Apprendo della morte a 88 anni di Renato Solmi. Non so quanti oggi conoscano il suo nome o si ricordano del fondamentale ruolo culturale che ebbe traducendo per primo tra il 1953 e il 1959 in Italia opere di Adorno e Benjamin. Ho avuto con lui una corrispondenza attorno al 2001-2002 e ne riferirò più avanti. Per ora pubblico la copertina del libro che raccoglie i suoi scritti e segnalo il ricordo di Luca Lenzini “Renato Solmi, l’elegante stile critico che si fa militanza” apparso su “il manifesto” di oggi qui e un’intervista del 2007 sul sito de “L’ospite ingrato” qui [E.A.]
Ho solo «intravisto» Renato Solmi in qualche conferenza e dibattito, ma conosco le sue principali traduzioni dal tedesco, diversi suoi contributi sparsi su riviste e la vicenda, di cui i giornali hanno parlato più volte e a lungo, della sua rottura con Einaudi.

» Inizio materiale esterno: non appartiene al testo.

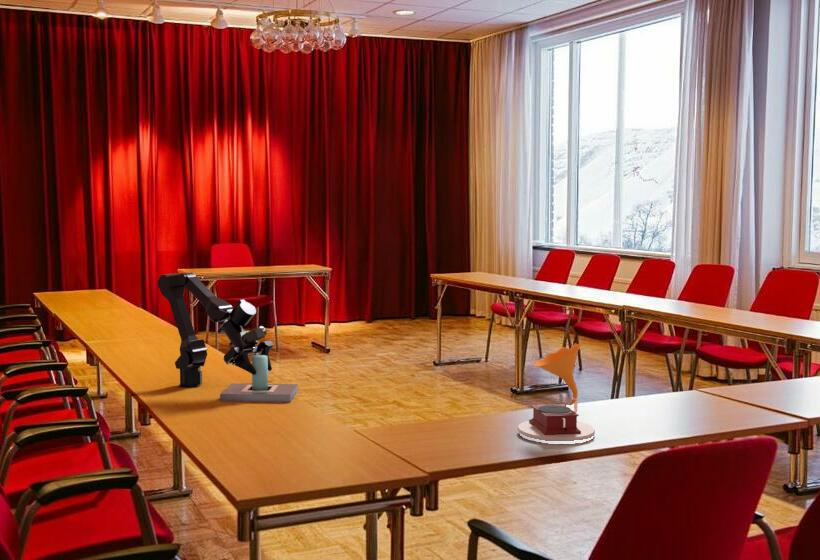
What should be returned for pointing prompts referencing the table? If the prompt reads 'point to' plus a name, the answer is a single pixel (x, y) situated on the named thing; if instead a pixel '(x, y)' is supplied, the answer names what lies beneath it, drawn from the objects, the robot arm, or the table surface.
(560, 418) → the gramophone
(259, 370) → the teal peg
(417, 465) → the table surface
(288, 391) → the flange plate
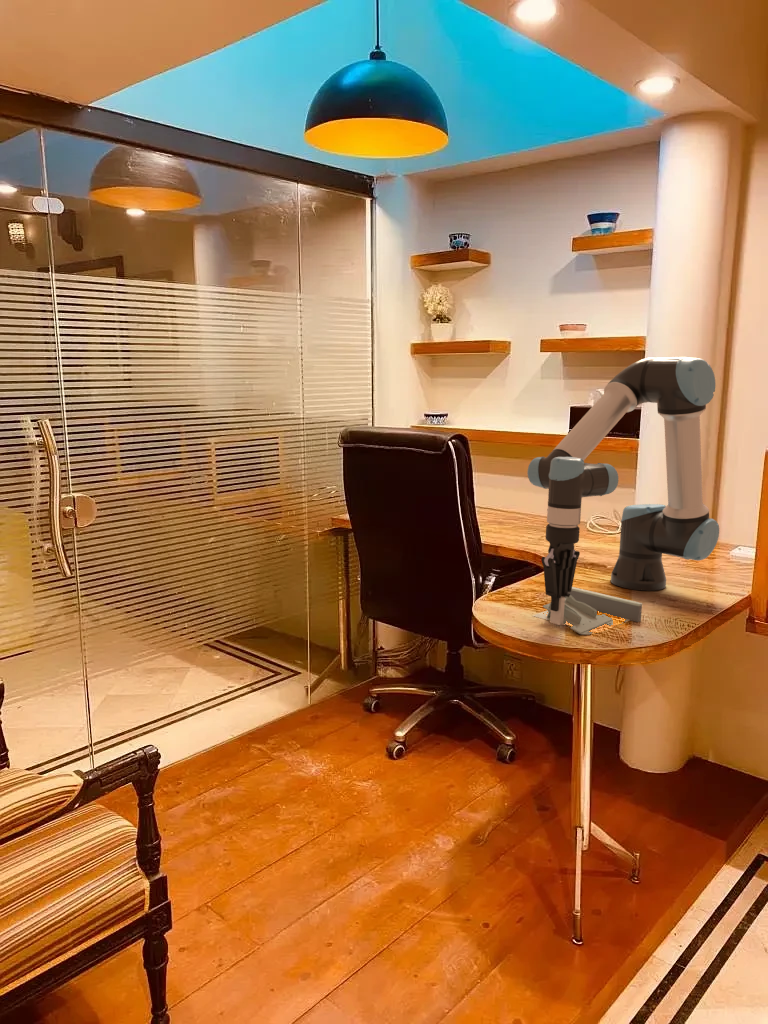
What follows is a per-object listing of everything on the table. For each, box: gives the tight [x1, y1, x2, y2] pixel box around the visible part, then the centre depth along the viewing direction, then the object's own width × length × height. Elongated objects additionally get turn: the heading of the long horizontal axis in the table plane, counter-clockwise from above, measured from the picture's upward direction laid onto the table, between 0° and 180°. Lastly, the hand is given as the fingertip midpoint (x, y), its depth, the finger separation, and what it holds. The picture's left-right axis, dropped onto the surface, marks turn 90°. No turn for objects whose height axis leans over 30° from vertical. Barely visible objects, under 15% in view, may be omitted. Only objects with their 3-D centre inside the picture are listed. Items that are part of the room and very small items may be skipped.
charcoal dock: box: [532, 586, 644, 626], centre depth 192 cm, size 17×22×5 cm
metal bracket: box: [542, 595, 613, 636], centre depth 187 cm, size 14×6×15 cm
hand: (556, 623), depth 184 cm, fingers closed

Nato ad Aosta nel 1927, figlio del più noto poeta Sergio, Renato si era laureato a Milano in storia greca con una tesi su Platone. Giovanissimo aveva lavorato all’Istituto di Studi Storici di Napoli quando Benedetto Croce, il fondatore, era ancora vivo. Nel 1951 entrò nell’Einaudi, fra il 1956 e il 1959 fu a Francoforte dove conobbe Adorno, Horkheimer e altri intellettuali della loro “scuola”. Nel 1959 riprese il lavoro presso Einaudi, per il quale tradusse opere di Adorno, di Walter Benjamin, di Seymour Melman, Marcuse, Brecht, Lukács, Günther Anders, Noam Chomsky e altri. nel 1963 fu licenziato in seguito al dissidio sorto sul «caso Fofi». Renato Solmi si schierò a favore della pubblicazione del libro «L’immigrazione meridionale a Torino», di Goffredo Fofi (poi pubblicato da Feltrinelli), mentre lo stesso Giulio Einaudi, Franco Venturi, Corrado Vivanti, Italo Calvino, Norberto Bobbio, Giulio Bollati e Delio Cantimori furono contrari. Non si trattava di una polemica interna alla casa editrice sull’opportunità o meno di pubblicare un libro, ma di due diversi modi di concepire la classe operaia e la fabbrica, e sul ruolo della Fiat e del quotidiano «La Stampa» a Torino. Fofi, appoggiato soprattutto da Raniero Panzieri (da Massimo Mila, da Vittorio Strada e qualche altro), era autore di un’analisi a suo modo innovativa e di rottura nei confronti degli equilibri, non privi di aspetti “diplomatici” e di “opportunismo”, che parte della cultura di sinistra torinese, compresa la Einaudi, osservavano nei confronti della Fiat. In sostanza fu uno scontro fra la vecchia sinistra e le istanze di rinnovamento della nuova, rappresentata in particolare da Panzieri. Al di là di chi avesse, retrospettivamente, torto o ragione, la posizione assunta allora da Solmi fu coraggiosa e significativa di una nuova stagione di fermenti e lotte operaie che si avvicinava rapidamente. Più tardi lo stesso Solmi, Luca Baranelli e altri racconteranno quello scontro e le giustificazioni di Einaudi a proposito dell’inopportunità politica di attaccare la Fiat, «La Stampa», e gli stessi Pci e Cgil di Torino.
Nonostante quella rottura, e le punte polemiche a cui si arrivò, con qualche parola di troppo, anche offensiva, Renato Solmi continuò il suo lavoro di traduttore per la Einaudi, con nel cuore le passioni di sempre: Platone e Brecht e la “cultura critica”, con la rispettiva “critica della cultura”. Germanista tra i migliori, saggista militante, Solmi fu sostanzialmente un emarginato perché le sue posizioni furono sempre coraggiose, personali e poco “trattabili”.